Work request: Scan the data beneath this task and copy each line that includes "saṅghassa".

Stored items:
+===+
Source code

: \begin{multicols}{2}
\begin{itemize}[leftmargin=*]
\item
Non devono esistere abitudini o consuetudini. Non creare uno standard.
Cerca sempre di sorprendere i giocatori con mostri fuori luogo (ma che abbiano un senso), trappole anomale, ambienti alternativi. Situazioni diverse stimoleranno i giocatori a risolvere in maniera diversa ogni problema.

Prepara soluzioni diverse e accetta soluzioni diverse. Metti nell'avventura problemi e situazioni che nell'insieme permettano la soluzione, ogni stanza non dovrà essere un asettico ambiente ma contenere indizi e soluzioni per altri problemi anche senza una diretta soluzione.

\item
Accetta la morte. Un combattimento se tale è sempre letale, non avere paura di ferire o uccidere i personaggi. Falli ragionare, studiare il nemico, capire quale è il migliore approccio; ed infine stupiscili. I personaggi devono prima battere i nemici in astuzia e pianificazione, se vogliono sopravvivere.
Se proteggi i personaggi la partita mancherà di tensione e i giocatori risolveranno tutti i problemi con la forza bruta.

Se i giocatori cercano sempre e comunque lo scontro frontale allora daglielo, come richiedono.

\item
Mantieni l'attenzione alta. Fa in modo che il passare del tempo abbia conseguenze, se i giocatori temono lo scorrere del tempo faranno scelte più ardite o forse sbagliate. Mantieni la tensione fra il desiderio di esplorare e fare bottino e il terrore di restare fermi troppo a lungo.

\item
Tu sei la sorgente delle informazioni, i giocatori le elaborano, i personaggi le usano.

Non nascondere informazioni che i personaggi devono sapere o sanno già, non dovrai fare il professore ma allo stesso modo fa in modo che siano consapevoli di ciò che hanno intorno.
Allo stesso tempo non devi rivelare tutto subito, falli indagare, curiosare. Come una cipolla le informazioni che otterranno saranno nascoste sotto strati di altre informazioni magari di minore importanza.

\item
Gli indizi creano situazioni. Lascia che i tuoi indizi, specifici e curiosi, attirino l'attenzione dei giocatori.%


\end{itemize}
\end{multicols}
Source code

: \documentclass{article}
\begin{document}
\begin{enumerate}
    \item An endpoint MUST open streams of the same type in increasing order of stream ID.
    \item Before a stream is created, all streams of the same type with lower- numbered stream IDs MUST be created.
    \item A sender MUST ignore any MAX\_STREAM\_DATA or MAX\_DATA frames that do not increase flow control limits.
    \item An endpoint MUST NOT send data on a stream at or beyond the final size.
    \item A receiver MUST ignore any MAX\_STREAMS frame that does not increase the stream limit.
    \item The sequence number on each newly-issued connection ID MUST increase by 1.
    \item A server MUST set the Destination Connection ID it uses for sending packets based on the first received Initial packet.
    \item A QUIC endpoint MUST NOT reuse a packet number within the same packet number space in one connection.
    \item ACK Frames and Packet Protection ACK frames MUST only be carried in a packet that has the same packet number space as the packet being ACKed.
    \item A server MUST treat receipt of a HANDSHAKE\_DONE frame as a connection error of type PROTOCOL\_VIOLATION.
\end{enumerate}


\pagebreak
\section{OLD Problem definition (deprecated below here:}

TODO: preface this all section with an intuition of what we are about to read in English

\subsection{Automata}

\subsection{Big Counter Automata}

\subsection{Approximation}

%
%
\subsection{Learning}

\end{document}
+===+
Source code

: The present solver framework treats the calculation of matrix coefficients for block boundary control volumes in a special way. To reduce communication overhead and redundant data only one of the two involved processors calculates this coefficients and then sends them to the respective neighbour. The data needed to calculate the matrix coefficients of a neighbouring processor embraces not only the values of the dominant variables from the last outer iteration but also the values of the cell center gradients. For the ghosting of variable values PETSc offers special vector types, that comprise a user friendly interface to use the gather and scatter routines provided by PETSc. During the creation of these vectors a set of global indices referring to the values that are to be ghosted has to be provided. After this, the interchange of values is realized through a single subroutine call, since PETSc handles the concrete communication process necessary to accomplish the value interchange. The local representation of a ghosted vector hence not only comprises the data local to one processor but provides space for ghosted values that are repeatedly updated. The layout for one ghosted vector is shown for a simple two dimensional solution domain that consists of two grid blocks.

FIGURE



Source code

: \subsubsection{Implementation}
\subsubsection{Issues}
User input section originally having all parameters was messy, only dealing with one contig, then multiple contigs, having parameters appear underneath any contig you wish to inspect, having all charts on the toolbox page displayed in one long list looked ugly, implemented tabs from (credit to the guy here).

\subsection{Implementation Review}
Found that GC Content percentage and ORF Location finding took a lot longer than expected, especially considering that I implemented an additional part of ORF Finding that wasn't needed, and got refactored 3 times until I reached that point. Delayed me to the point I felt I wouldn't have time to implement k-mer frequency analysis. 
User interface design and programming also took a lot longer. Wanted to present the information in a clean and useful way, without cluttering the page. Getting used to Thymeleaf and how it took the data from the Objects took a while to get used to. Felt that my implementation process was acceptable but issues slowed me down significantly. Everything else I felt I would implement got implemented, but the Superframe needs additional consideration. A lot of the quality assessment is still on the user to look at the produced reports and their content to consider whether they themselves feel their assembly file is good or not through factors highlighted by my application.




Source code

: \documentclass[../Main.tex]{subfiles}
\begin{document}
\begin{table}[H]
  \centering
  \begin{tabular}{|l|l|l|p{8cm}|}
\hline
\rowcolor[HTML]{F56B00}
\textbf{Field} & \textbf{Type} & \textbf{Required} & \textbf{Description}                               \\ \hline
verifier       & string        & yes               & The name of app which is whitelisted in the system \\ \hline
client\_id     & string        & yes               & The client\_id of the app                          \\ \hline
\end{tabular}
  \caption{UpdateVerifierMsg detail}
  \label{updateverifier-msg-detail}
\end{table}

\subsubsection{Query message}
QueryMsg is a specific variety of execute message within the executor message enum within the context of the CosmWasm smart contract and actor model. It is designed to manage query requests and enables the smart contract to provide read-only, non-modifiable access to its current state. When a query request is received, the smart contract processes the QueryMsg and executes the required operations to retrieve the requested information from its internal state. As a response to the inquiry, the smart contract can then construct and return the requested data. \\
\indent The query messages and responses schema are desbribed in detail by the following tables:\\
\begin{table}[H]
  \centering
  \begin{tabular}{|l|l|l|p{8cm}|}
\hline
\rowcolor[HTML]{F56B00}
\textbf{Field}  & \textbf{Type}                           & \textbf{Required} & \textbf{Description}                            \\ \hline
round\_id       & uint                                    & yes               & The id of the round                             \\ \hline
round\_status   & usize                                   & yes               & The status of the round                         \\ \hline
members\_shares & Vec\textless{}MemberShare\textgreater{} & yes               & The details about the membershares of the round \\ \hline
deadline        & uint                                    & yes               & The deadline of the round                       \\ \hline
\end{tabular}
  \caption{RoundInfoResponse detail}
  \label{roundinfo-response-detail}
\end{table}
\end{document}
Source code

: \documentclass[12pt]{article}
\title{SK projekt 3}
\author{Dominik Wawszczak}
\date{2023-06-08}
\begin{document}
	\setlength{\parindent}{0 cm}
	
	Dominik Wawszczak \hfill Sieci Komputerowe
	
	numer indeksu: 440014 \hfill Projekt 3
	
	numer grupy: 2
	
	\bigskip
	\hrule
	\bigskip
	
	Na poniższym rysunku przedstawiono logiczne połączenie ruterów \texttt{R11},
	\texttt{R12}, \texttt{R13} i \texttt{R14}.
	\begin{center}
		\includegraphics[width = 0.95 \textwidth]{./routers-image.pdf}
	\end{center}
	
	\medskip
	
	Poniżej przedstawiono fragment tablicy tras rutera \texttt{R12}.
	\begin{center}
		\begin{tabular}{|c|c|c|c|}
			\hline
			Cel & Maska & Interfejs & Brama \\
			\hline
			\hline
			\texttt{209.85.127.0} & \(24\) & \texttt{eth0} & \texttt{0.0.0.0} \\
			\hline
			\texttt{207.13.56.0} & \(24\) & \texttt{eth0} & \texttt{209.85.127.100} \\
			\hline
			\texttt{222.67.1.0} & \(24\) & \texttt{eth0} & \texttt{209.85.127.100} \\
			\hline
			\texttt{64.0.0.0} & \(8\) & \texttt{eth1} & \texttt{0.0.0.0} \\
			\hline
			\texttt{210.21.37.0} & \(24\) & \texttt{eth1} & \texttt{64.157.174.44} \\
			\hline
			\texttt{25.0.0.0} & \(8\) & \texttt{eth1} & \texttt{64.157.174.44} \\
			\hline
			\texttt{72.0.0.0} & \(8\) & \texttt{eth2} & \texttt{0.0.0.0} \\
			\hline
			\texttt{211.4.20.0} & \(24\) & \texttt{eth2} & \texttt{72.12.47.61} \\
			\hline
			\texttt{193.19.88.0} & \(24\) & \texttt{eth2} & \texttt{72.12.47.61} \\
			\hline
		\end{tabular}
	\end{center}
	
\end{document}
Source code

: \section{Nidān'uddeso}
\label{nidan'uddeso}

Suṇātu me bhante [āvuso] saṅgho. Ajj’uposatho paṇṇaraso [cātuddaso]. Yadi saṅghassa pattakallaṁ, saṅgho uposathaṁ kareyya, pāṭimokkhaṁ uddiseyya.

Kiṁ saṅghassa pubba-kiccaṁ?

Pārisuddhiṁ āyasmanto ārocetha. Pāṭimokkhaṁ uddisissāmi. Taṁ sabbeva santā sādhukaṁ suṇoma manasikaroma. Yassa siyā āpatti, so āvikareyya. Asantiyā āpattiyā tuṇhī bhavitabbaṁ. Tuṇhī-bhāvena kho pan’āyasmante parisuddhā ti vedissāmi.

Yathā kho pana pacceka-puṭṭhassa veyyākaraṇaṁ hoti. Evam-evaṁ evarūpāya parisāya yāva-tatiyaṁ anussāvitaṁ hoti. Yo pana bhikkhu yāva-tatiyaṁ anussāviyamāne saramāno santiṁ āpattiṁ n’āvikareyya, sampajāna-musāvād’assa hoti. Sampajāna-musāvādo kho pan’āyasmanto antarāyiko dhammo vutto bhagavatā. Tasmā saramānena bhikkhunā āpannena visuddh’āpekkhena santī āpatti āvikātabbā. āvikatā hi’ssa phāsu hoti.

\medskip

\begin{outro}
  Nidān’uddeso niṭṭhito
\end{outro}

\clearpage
+===+
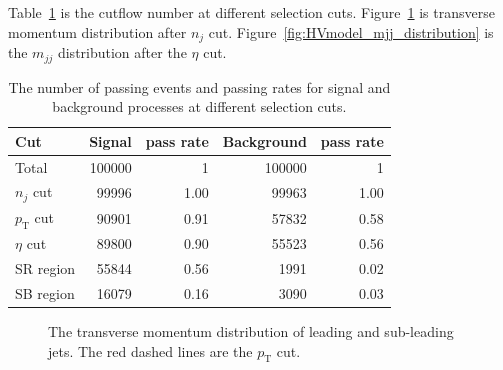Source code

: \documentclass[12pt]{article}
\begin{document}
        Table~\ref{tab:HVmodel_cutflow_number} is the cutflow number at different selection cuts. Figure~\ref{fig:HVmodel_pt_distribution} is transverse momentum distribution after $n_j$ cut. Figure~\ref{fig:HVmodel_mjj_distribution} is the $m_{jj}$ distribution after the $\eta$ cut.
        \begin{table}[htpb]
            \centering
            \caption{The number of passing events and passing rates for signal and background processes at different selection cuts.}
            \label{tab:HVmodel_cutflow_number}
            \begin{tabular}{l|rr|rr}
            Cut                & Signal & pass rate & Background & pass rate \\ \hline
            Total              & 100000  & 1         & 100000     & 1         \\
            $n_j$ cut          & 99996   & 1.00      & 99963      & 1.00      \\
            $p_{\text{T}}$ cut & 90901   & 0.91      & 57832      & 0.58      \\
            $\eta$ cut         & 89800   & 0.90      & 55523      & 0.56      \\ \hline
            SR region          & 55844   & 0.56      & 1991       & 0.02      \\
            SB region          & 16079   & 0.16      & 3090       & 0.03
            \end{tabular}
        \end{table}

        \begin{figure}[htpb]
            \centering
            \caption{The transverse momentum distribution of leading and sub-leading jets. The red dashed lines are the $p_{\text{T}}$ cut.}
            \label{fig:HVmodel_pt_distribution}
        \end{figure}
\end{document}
+===+
Result:
Suṇātu me bhante [āvuso] saṅgho. Ajj’uposatho paṇṇaraso [cātuddaso]. Yadi saṅghassa pattakallaṁ, saṅgho uposathaṁ kareyya, pāṭimokkhaṁ uddiseyya.
Kiṁ saṅghassa pubba-kiccaṁ?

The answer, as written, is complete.